I cannot agree with this hard enough. The internet doesn't need advertisers or their money. Most web services I use don't even run on ads, they run on donations or private funding.
One need only look at Wikipedia to see this is true. It has continuously been in the top 5 or top 10 visited sites on the Internet almost since its inception. They run a vast media framework with hundreds of millions of viewers, tens (hundreds?) of thousands of contributors, and hundreds of editors - with pictures, videos, music, anything you can think of, all available for free. Not once have they shown a single ad, unless you count those hilarious donation pleas. If you look at their yearly budget reports they have exceeded donation requirements by a wide margin for many years, paving the way for enhanced services and fewer future donation pleas.
Or, if you want to see a complex service that does advertising right, look at DuckDuckGo the search engine. I would argue, and it is debatable, that their search responses are just as good if not sometimes better than Google's. They get more popular every day and remain committed to respecting user privacy. They do essentially the same thing Google did when they had their multi-billion IPO (I realize they have since expanded), only instead of building a huge greedy advert empire, they show one ad. One single, small, text-only ad per query and never anything else - and the only thing they track is the previous query, no search history bullshit like Google.

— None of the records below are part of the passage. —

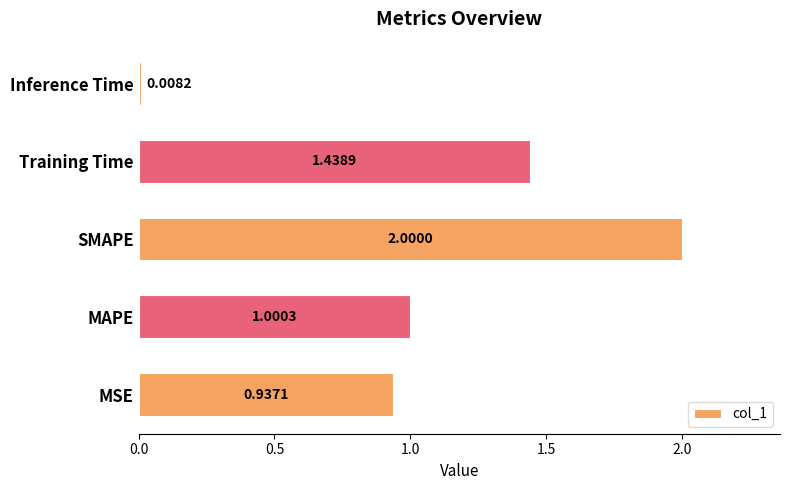

How many data points are less than 1?

2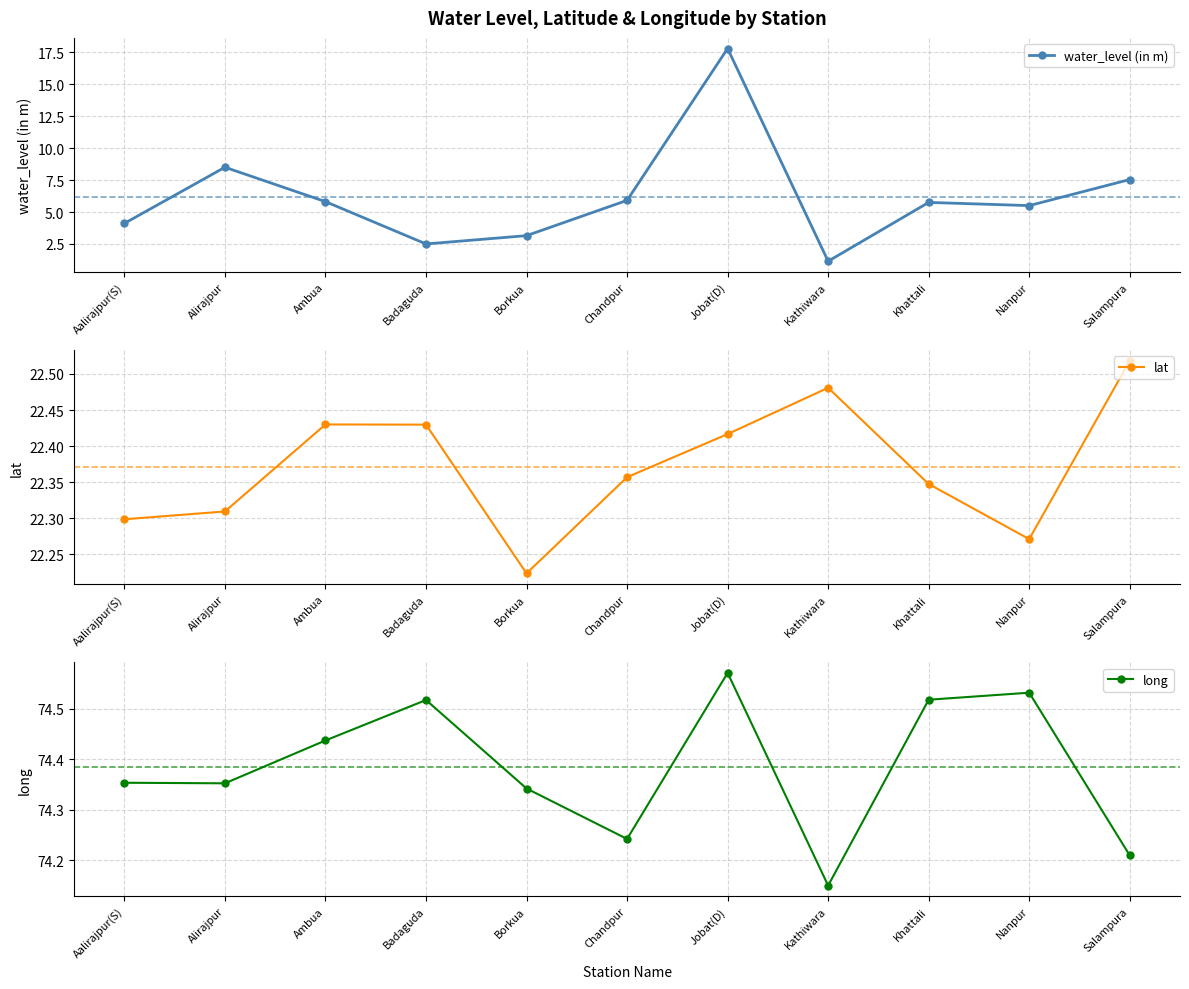

Count the long values in the range 74 to 75.

11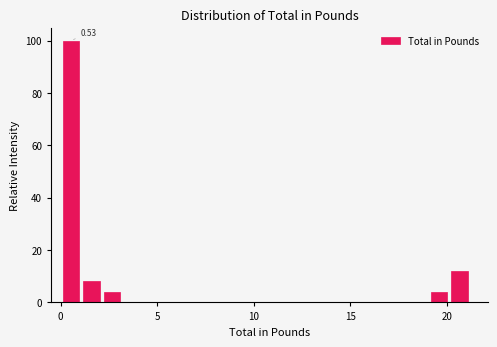

Read against the x-axis, roughly where is the centre of the tallest bar?

0.5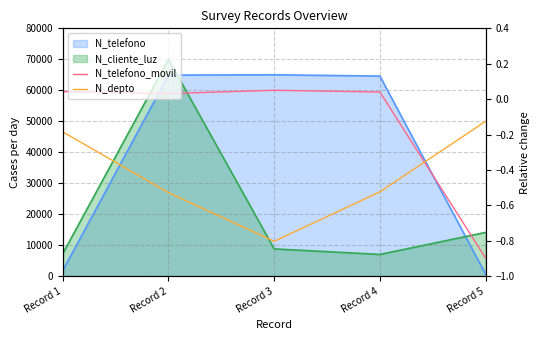

What is the value of the N_telefono_movil point at the 4th from the left?

59439.7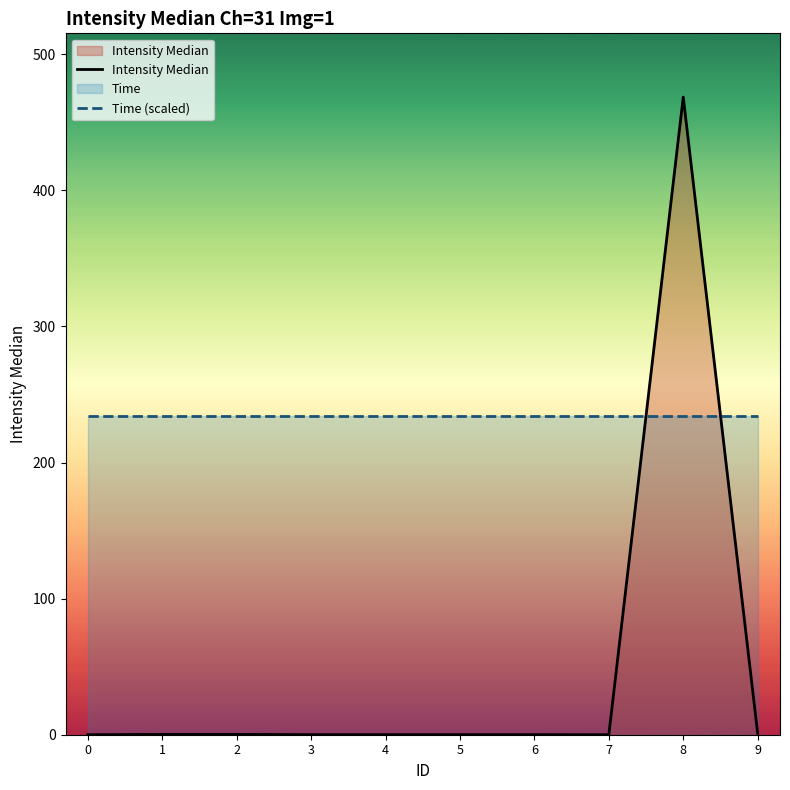

Is the value of Intensity Median at 4 greater than the value of Time (scaled) at 8?

No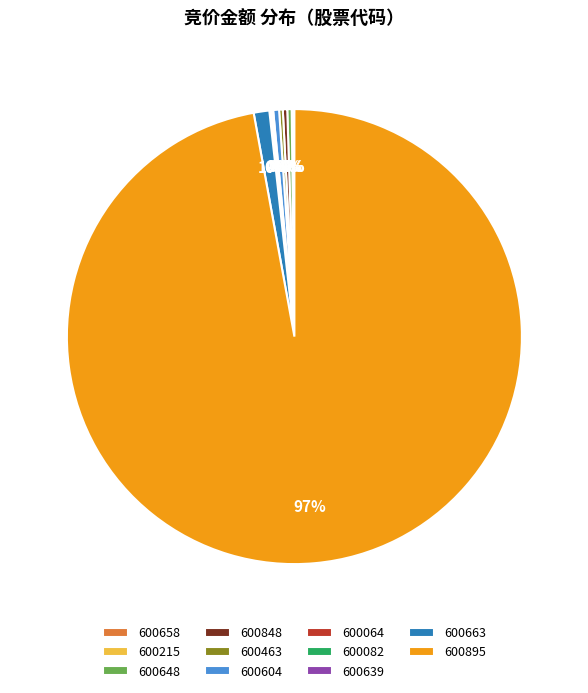

True or false: 600848 accounts for 0% of the total.

True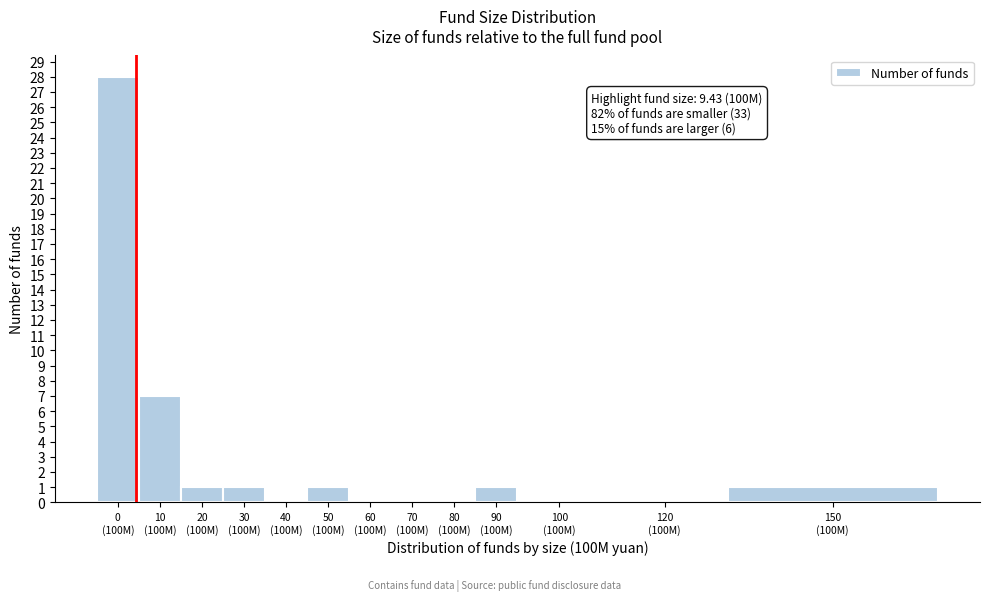

What is the greatest value displayed?

28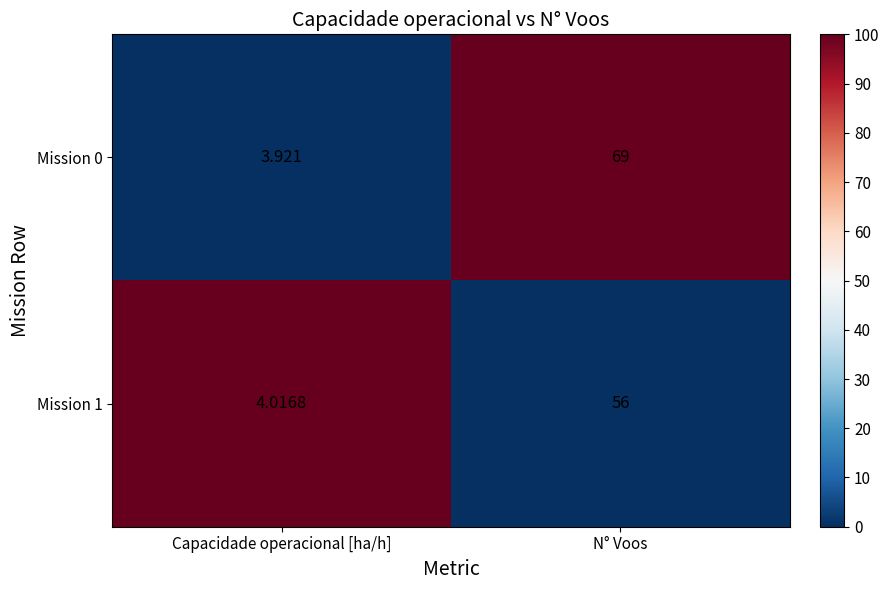

What is the total value across all series at N° Voos?

125.0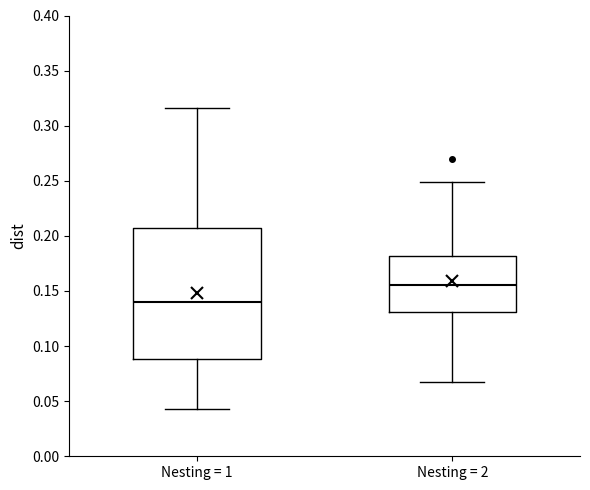

Comparing the boxes themselves (not the whiskers), which one is the tallest?

Nesting = 1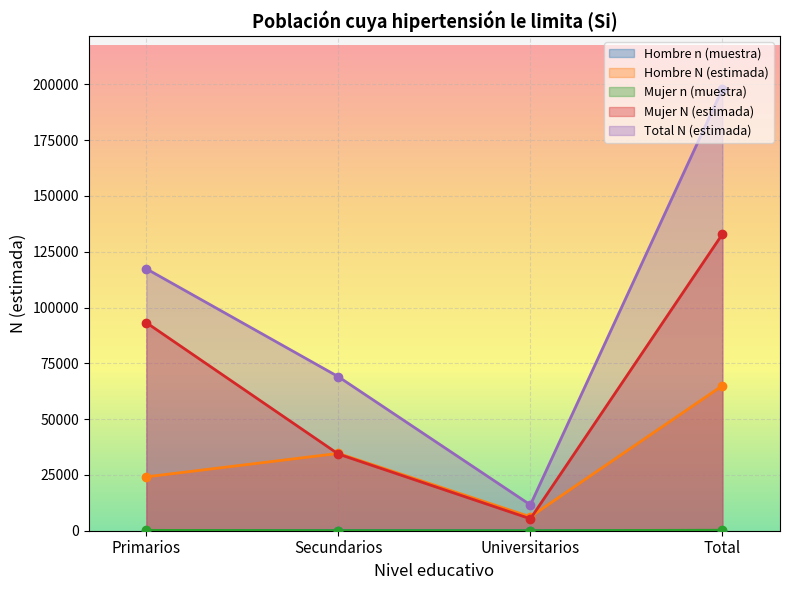

Is it true that Hombre N (estimada) equals 61690 at Secundarios?

False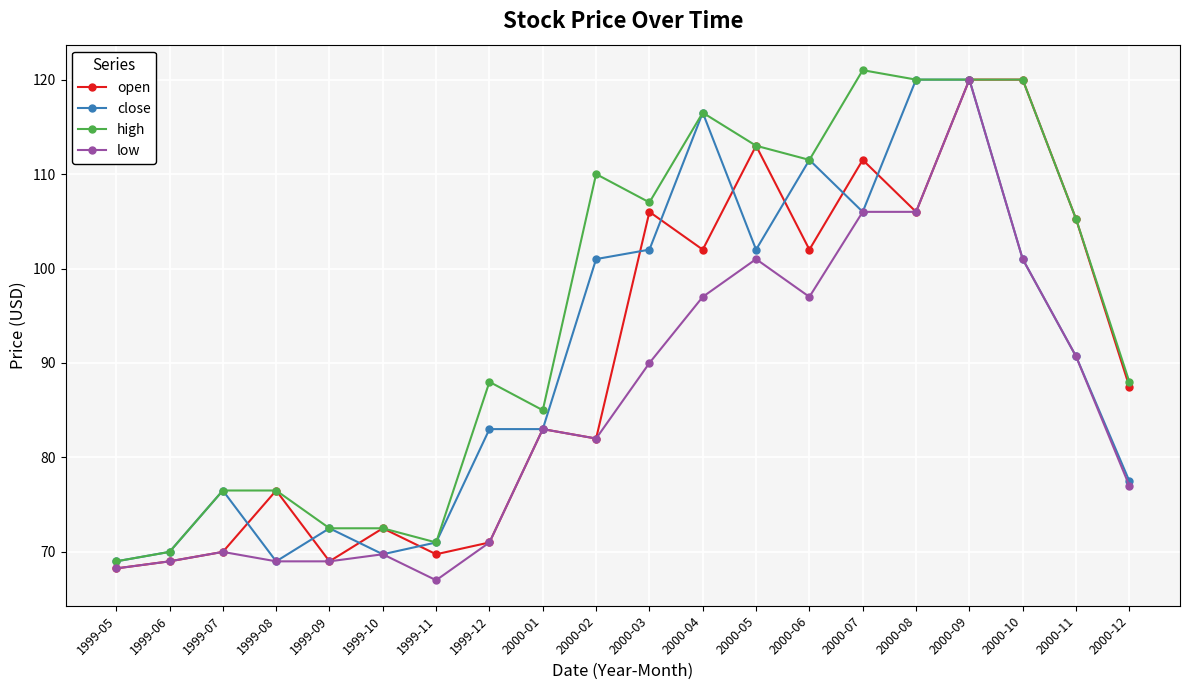

What is the difference between the second highest and minimum values in the high series?

51.0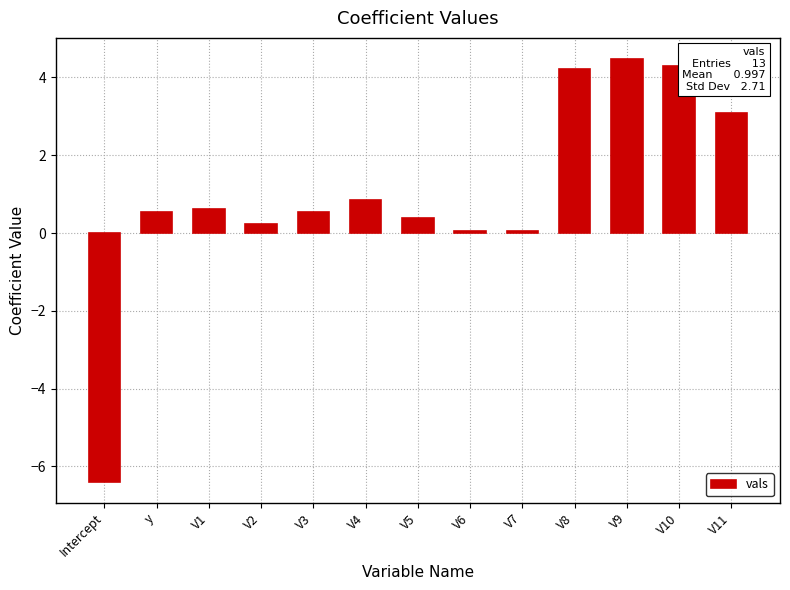

At which category does the chart reach its peak across all series?

V9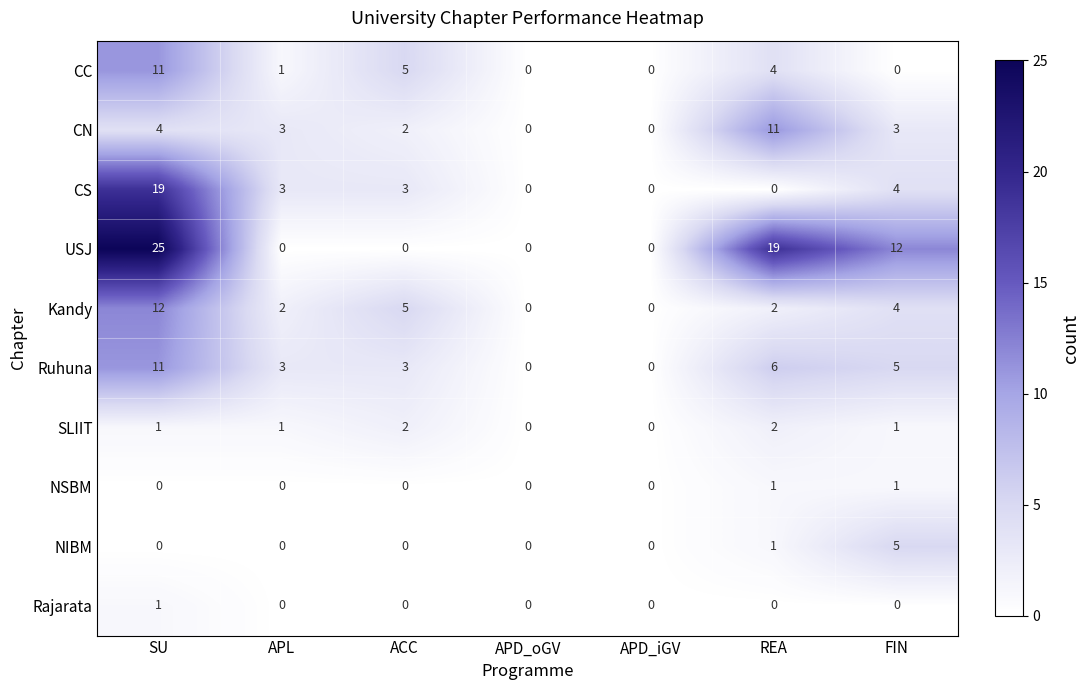

What is the difference between the maximum and minimum values in the Kandy series?

12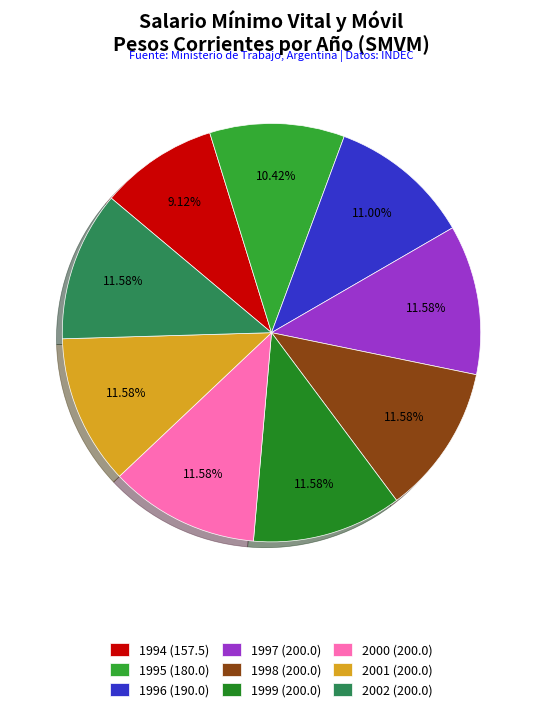

Between 1994 and 1996, which is larger?

1996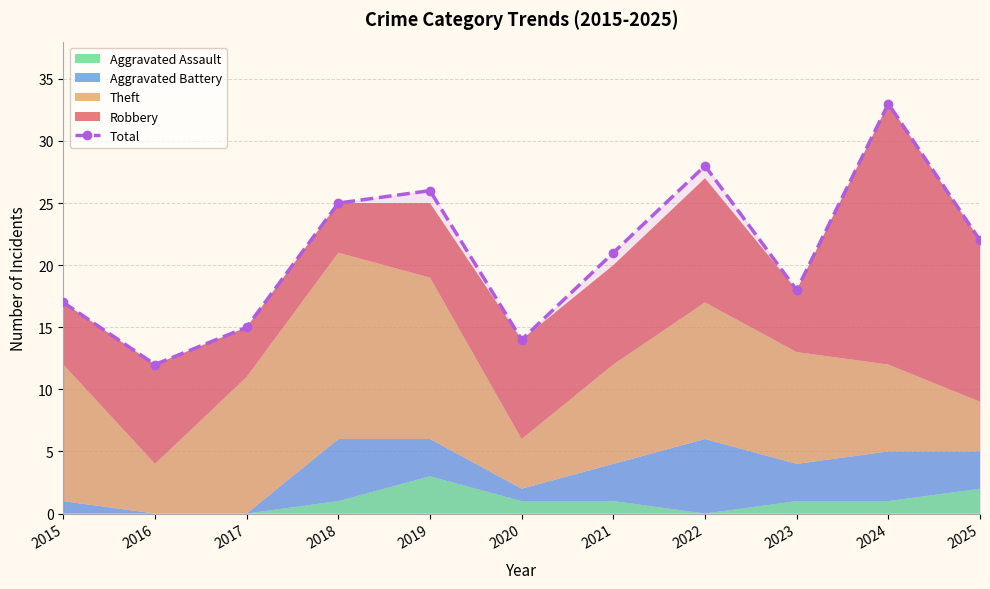

List the labels in order of value, largest first.

2024, 2022, 2019, 2018, 2025, 2021, 2023, 2015, 2017, 2020, 2016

I'm guessing that the FOSS community could probably do one better than DuckDuckGo by running a *good* search engine on a distributed system (slow but free) or through donations like Wikipedia. It may already exist and either I'm unaware of it or it's still crappy. The point is, the internet doesn't need advertisers - they need us. Same with television and every other service they claim will "disappear" if it weren't for ads. It's a load of crap and they know it which is why they will kick and scream and cry if anything tries to undermine their opulent house of cards.